§ EXCERPTED DATA
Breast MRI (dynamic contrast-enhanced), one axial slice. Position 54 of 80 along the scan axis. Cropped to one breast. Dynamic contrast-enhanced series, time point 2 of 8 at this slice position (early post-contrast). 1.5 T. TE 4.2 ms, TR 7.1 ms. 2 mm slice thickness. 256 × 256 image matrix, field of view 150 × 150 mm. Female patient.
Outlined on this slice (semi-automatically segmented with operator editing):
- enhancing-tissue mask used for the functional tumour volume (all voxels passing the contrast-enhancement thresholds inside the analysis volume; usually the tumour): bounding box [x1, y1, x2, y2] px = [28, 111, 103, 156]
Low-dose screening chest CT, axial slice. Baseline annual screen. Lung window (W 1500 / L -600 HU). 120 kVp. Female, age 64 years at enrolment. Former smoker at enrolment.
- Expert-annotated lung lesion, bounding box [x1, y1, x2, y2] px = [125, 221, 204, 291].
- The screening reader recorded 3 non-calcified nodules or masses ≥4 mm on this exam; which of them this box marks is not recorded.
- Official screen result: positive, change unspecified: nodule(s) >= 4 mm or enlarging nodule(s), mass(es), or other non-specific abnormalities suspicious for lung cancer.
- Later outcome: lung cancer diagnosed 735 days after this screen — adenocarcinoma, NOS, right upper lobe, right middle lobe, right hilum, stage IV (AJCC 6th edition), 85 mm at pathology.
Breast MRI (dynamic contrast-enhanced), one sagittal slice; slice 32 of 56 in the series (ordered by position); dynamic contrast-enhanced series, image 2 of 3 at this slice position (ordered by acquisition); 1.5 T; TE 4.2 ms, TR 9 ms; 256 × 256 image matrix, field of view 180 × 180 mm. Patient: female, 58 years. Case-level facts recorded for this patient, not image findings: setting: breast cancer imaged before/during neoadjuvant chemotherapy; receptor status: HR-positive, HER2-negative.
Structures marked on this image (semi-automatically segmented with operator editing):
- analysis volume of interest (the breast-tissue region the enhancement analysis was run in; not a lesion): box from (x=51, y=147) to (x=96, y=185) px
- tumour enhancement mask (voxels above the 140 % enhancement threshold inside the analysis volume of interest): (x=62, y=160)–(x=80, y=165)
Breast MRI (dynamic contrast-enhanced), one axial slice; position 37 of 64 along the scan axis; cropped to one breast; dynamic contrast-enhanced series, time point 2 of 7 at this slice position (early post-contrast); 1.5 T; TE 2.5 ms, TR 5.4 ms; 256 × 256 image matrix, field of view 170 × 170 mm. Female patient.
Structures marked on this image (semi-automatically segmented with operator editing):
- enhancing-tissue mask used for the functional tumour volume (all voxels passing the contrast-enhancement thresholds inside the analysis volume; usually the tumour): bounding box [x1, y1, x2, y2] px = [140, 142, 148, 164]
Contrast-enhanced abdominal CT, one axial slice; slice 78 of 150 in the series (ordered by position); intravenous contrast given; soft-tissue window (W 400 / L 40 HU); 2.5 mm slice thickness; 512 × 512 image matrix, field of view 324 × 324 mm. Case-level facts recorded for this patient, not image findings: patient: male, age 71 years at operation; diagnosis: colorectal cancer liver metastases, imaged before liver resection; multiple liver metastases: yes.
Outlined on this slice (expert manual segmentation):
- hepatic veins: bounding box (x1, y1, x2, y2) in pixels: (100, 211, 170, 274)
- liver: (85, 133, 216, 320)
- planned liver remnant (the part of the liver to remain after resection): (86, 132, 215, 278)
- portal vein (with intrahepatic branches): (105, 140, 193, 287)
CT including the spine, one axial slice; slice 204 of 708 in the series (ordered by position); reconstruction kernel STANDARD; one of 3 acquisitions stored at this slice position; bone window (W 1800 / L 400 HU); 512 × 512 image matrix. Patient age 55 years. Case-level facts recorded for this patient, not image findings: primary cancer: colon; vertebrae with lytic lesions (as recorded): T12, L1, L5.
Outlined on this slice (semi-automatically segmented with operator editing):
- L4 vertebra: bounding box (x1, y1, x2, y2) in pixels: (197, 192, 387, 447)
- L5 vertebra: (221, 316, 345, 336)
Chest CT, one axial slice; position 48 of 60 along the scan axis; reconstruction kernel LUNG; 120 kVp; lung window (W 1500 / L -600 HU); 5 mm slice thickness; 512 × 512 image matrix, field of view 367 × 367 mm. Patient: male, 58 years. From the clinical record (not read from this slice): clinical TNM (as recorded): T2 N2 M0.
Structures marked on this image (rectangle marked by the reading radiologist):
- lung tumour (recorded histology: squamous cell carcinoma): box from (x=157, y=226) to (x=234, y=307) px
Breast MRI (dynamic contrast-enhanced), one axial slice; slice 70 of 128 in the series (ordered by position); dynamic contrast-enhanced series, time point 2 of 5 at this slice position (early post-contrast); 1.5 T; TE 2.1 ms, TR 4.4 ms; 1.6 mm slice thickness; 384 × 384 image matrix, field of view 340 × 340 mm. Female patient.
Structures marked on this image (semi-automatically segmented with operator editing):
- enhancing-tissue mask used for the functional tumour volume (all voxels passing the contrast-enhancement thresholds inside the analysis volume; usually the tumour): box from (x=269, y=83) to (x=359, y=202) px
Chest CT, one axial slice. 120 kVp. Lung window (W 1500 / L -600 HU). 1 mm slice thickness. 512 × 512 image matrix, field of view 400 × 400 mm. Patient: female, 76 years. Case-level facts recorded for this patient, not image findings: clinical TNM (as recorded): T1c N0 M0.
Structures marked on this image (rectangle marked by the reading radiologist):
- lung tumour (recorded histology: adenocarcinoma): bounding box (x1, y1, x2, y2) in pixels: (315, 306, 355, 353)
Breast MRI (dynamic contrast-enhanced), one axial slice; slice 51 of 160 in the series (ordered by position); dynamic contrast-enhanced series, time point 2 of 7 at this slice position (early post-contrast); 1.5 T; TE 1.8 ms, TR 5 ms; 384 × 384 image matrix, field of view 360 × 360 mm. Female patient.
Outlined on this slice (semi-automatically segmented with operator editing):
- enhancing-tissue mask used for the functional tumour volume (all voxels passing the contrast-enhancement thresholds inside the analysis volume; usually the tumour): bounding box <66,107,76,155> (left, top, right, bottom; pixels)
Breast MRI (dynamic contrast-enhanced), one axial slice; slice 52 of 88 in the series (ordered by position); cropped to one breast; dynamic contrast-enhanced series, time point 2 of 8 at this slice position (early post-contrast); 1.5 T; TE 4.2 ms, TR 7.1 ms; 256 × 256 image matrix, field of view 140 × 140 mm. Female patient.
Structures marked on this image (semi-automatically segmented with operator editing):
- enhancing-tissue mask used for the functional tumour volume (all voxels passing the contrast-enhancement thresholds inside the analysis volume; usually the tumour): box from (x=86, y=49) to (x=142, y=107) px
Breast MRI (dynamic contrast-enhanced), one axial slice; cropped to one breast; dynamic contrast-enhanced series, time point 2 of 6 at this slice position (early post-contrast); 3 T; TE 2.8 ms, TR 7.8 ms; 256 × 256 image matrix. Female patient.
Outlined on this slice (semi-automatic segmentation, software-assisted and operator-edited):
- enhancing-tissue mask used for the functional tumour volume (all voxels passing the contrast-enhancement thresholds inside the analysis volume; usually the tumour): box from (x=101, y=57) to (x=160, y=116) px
--
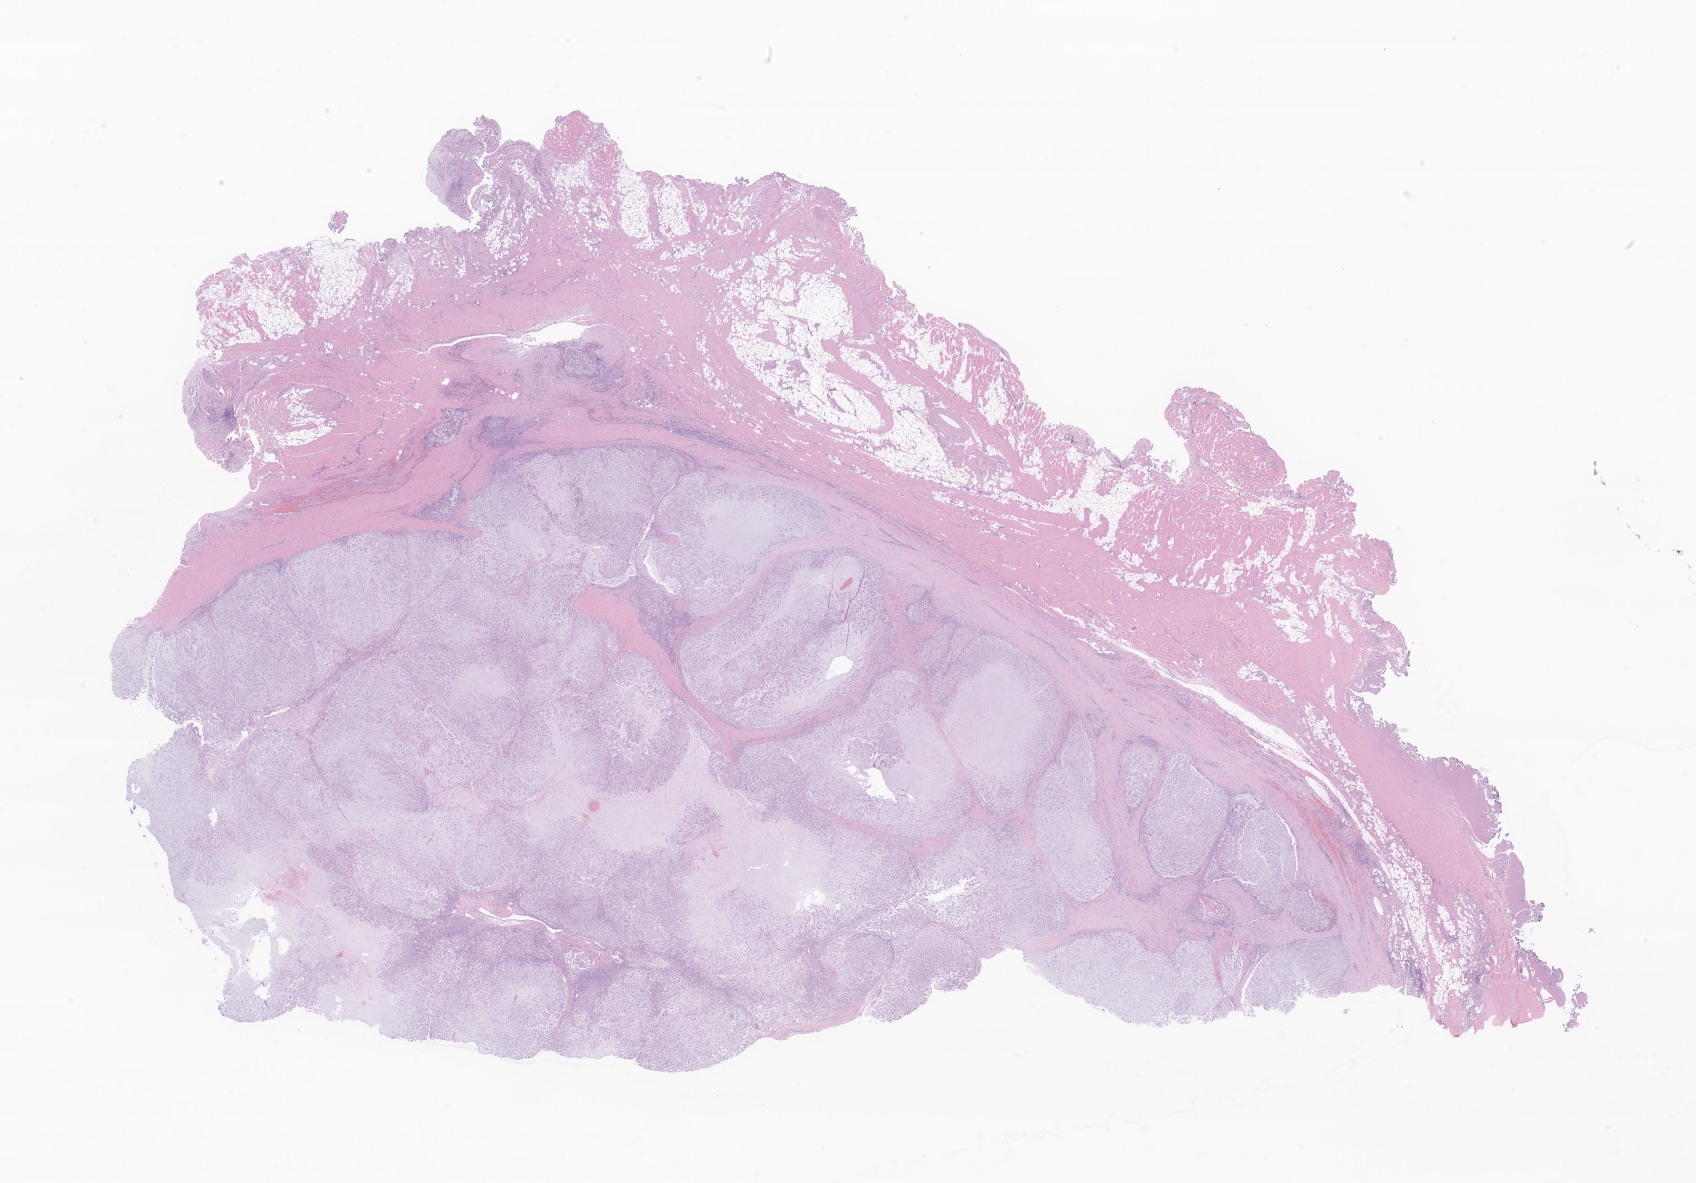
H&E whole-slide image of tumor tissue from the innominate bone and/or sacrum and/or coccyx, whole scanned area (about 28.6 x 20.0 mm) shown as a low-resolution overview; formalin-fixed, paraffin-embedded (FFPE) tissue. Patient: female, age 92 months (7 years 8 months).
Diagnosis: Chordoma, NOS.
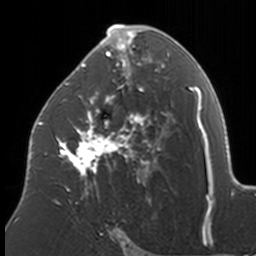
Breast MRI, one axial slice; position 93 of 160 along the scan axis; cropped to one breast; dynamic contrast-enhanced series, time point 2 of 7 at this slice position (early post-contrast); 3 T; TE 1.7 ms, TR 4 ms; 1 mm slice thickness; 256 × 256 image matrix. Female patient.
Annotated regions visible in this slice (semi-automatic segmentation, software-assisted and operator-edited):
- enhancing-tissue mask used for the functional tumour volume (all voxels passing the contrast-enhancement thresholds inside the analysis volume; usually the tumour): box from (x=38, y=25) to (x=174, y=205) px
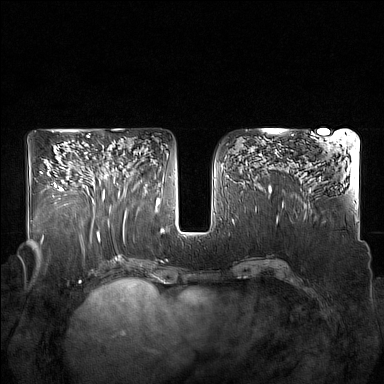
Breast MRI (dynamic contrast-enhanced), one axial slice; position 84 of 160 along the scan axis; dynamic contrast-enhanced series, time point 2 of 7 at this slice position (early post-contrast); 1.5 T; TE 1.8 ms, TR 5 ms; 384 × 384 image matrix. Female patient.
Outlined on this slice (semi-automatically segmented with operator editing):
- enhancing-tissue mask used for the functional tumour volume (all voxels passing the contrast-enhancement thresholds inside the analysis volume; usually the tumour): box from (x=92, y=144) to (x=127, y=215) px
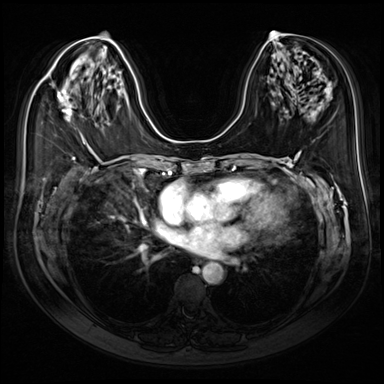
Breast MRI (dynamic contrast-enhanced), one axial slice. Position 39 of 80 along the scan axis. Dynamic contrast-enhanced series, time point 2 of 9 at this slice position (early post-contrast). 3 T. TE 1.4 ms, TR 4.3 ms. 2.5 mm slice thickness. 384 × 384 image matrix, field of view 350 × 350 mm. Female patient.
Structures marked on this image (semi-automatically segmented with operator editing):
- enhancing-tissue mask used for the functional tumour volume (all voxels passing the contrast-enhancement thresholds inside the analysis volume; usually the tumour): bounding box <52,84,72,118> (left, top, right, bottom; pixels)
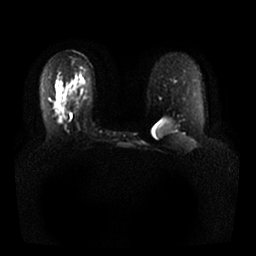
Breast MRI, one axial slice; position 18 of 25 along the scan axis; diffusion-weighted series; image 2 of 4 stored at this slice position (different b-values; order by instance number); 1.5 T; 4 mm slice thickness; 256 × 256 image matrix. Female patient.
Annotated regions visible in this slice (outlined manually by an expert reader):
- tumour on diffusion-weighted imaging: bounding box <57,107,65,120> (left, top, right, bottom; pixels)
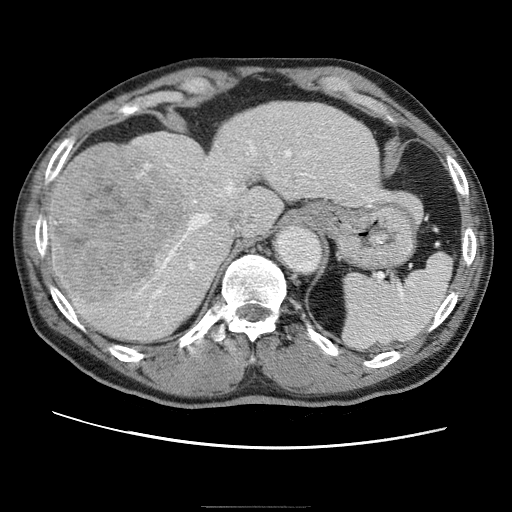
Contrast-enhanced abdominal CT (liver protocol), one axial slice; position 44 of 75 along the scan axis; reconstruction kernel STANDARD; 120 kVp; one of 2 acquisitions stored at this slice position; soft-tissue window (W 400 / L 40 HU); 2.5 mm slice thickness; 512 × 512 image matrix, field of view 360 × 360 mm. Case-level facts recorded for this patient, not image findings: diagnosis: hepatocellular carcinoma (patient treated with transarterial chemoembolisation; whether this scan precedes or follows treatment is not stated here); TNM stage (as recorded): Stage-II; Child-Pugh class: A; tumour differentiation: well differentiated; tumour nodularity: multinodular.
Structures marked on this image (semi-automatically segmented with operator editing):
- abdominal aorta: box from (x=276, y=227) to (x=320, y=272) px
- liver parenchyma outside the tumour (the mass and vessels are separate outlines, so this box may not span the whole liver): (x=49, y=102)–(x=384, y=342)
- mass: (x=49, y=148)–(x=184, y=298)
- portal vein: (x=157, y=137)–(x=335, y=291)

§ EXERCISE DETAILS
The listing above holds a line with "<66,107,76,155> (left, top, right, bottom; pixels)" and a line with "(x=160, y=116) px". Print the stretch from the first through the second, exactly and alone.

§ SOLUTION TO THE PROBLEM
- enhancing-tissue mask used for the functional tumour volume (all voxels passing the contrast-enhancement thresholds inside the analysis volume; usually the tumour): bounding box <66,107,76,155> (left, top, right, bottom; pixels)
Breast MRI (dynamic contrast-enhanced), one axial slice; slice 52 of 88 in the series (ordered by position); cropped to one breast; dynamic contrast-enhanced series, time point 2 of 8 at this slice position (early post-contrast); 1.5 T; TE 4.2 ms, TR 7.1 ms; 256 × 256 image matrix, field of view 140 × 140 mm. Female patient.
Structures marked on this image (semi-automatically segmented with operator editing):
- enhancing-tissue mask used for the functional tumour volume (all voxels passing the contrast-enhancement thresholds inside the analysis volume; usually the tumour): box from (x=86, y=49) to (x=142, y=107) px
Breast MRI (dynamic contrast-enhanced), one axial slice; cropped to one breast; dynamic contrast-enhanced series, time point 2 of 6 at this slice position (early post-contrast); 3 T; TE 2.8 ms, TR 7.8 ms; 256 × 256 image matrix. Female patient.
Outlined on this slice (semi-automatic segmentation, software-assisted and operator-edited):
- enhancing-tissue mask used for the functional tumour volume (all voxels passing the contrast-enhancement thresholds inside the analysis volume; usually the tumour): box from (x=101, y=57) to (x=160, y=116) px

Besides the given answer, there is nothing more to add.